**Requirement:**
Line by line, give the data again exactly as it appears, but without pictures.

Records excerpted from a collection
--

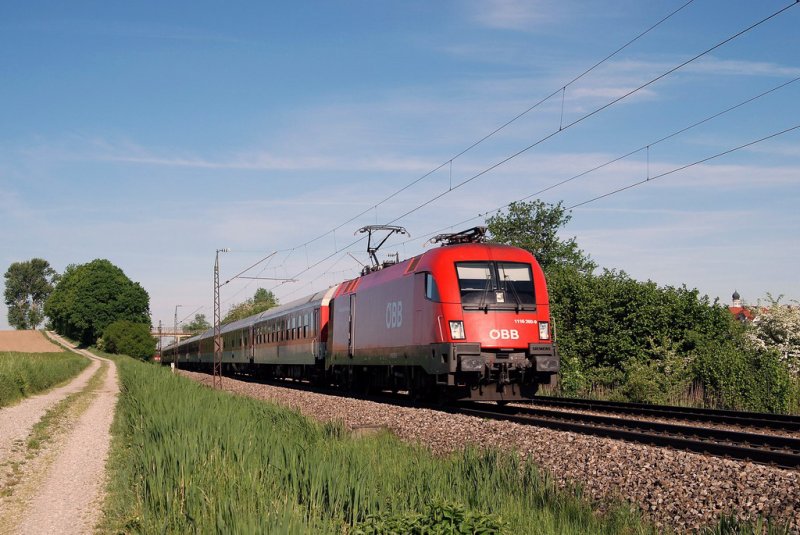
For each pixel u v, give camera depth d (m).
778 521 7.91
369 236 31.14
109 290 122.38
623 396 25.67
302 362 36.66
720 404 22.78
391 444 14.14
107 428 20.66
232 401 21.25
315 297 35.81
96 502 11.15
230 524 7.33
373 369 26.31
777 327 27.95
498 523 7.44
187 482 9.52
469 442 12.35
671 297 28.48
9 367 32.97
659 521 8.68
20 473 13.74
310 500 8.61
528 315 19.41
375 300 25.12
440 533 7.33
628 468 10.44
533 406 23.03
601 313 29.28
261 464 10.52
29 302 193.62
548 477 10.09
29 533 9.54
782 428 15.48
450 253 19.94
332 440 14.00
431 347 19.73
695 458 10.19
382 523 7.67
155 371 47.16
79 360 74.88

--

**Answer to the exercise:**
For each pixel u v, give camera depth d (m).
778 521 7.91
369 236 31.14
109 290 122.38
623 396 25.67
302 362 36.66
720 404 22.78
391 444 14.14
107 428 20.66
232 401 21.25
315 297 35.81
96 502 11.15
230 524 7.33
373 369 26.31
777 327 27.95
498 523 7.44
187 482 9.52
469 442 12.35
671 297 28.48
9 367 32.97
659 521 8.68
20 473 13.74
310 500 8.61
528 315 19.41
375 300 25.12
440 533 7.33
628 468 10.44
533 406 23.03
601 313 29.28
261 464 10.52
29 302 193.62
548 477 10.09
29 533 9.54
782 428 15.48
450 253 19.94
332 440 14.00
431 347 19.73
695 458 10.19
382 523 7.67
155 371 47.16
79 360 74.88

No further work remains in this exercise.